As I mentioned in the previous post, this particular cycling excursion was a two day event.

When I woke up in the morning I was a little stiff, and somewhat uncertain on my feet. Despite my hesitations, we got off to an early start. Unfortunately, Vantage is a small town situated at the bottom of a big hill. The road leading out of town only travels for about 100 yards before it runs into a wall, which was the hill we were about to climb. Needless to say there was precious little time for either mental or physical preparation for the task at hand. Vantage is situated at about 600 ft elevation, whereas the climb tops out some ten miles later at about 2800 ft. As the climb set in my brother and I quickly pulled away from our dad. The first few miles were brutal, but eventually my legs loosened up and I started feeling better. I don't remember talking much as we climbed, shoulder-to-shoulder, the entire way up. If I remember correctly it took right about an hour to do those ten miles. It wasn't fast, but It was pretty satisfying to make it to the top and look back down at the hill we had just conquered.

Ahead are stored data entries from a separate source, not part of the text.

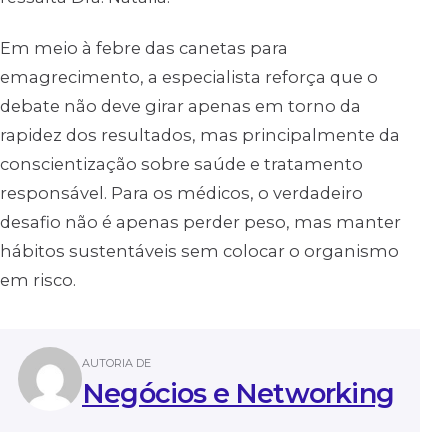
Em meio à febre das canetas para
emagrecimento, a especialista reforça que o
debate não deve girar apenas em torno da
rapidez dos resultados, mas principalmente da
conscientização sobre saúde e tratamento
responsável. Para os médicos, o verdadeiro
desafio não é apenas perder peso, mas manter
hábitos sustentáveis sem colocar o organismo
em risco.
AUTORIA DE
Negócios e Networking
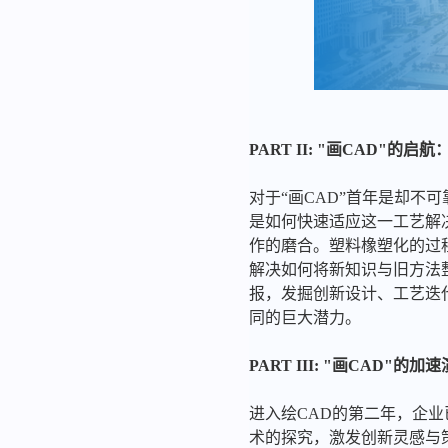
PART II: "画CAD"的
对于“画CAD”首年是却不
是如何快速适应这一工艺解
作的磨合。塑料橡塑化的过
解决如何将新知识与旧方法
报，发掘创新设计、工艺迭
同的巨大潜力。
PART III: "画CAD"
进入绘CAD的第二年，企
术的探究，激发创新灵感与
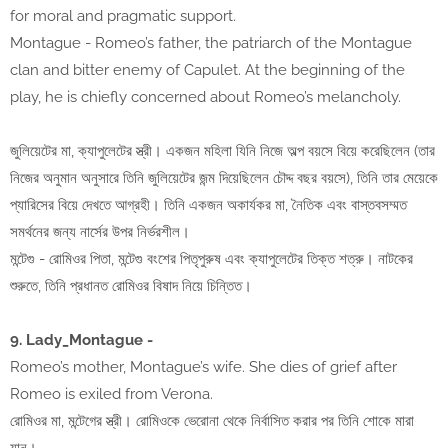
for moral and pragmatic support.
Montague - Romeo’s father, the patriarch of the Montague
clan and bitter enemy of Capulet. At the beginning of the
play, he is chiefly concerned about Romeo’s melancholy.
জুলিয়েটের মা, ক্যাপুলেটের স্ত্রী। একজন মহিলা যিনি নিজে অল্প বয়সে বিয়ে করেছিলেন (তার
নিজের অনুমান অনুসারে তিনি জুলিয়েটের জন্ম দিয়েছিলেন চৌদ্দ বছর বয়সে), তিনি তার মেয়েকে
প্যারিসের বিয়ে দেখতে আগ্রহী। তিনি একজন অকার্যকর মা, নৈতিক এবং বাস্তবসম্মত
সমর্থনের জন্য নার্সের উপর নির্ভরশীল।
মন্টেগু - রোমিওর পিতা, মন্টেগু বংশের পিতৃপুরুষ এবং ক্যাপুলেটের তিক্ত শত্রু। নাটকের
শুরুতে, তিনি প্রধানত রোমিওর বিষাদ নিয়ে চিন্তিত।
9. Lady_Montague -
Romeo’s mother, Montague’s wife. She dies of grief after
Romeo is exiled from Verona.
রোমিওর মা, মন্টেগের স্ত্রী। রোমিওকে ভেরোনা থেকে নির্বাসিত করার পর তিনি শোকে মারা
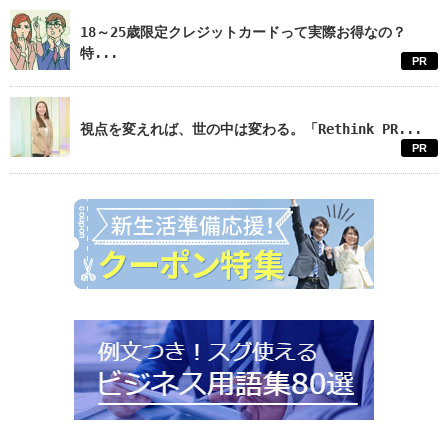
18～25歳限定クレジットカードって実際お得なの？
特...
PR
視点を変えれば、世の中は変わる。「Rethink PR...
PR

The best part about reaching the top, though, was knowing that the next 20 or so miles, were all downhill into Ellensburg. At Ellensburg we peeled off the Interstate and took Canyon road back to Yakima. Canyon road winds alongside the Yakima river with steep hills on either side. It's quite a scenic route. Although it follows the river, anyone who has ridden it on a bike knows that it's anything but flat. Nevertheless, at this point in the ride I had reached pure cycling bliss. There was no longer any doubt about whether I would be able to survive the trip. I was just happy to be on my bicycle with my brother and dad along for company. I remember the hills started to hurt, but I couldn't stop smiling. As we wound alongside the river some rafters yelled up to us that we were traveling the hard way (as they lazily drifted down the river in their raft). It may have looked like hard work to them, but there was nowhere else I'd have rather been.

After exiting the canyon, we stopped at the fruit stand just outside of Selah. I remember that by this time it was extremely hot, and I was getting tired. As we sat outside slurping down peaches, nectarines, and plums, I remember wanting to linger there, and not get back on the bike. Not because I was tired, but rather, I didn't want the trip to end. We were only a short 10 miles or so from home, and I wished it was another 100. I don't know when exactly it happened, but somewhere along the road during those two days of riding, I had fallen in love with cycling. It wasn't one thing in particular, but rather, the experience as a whole; the panoramic vistas of the countryside rolling by, the sense of accomplishment at cresting over a hill and the exhilaration of speeding down the other side, the quiet moments of uninterrupted introspection, the camaraderie and tom-foolery experienced with friends, and the gratefulness for knowing at that moment that this was one of life's unique experiences that I would always remember.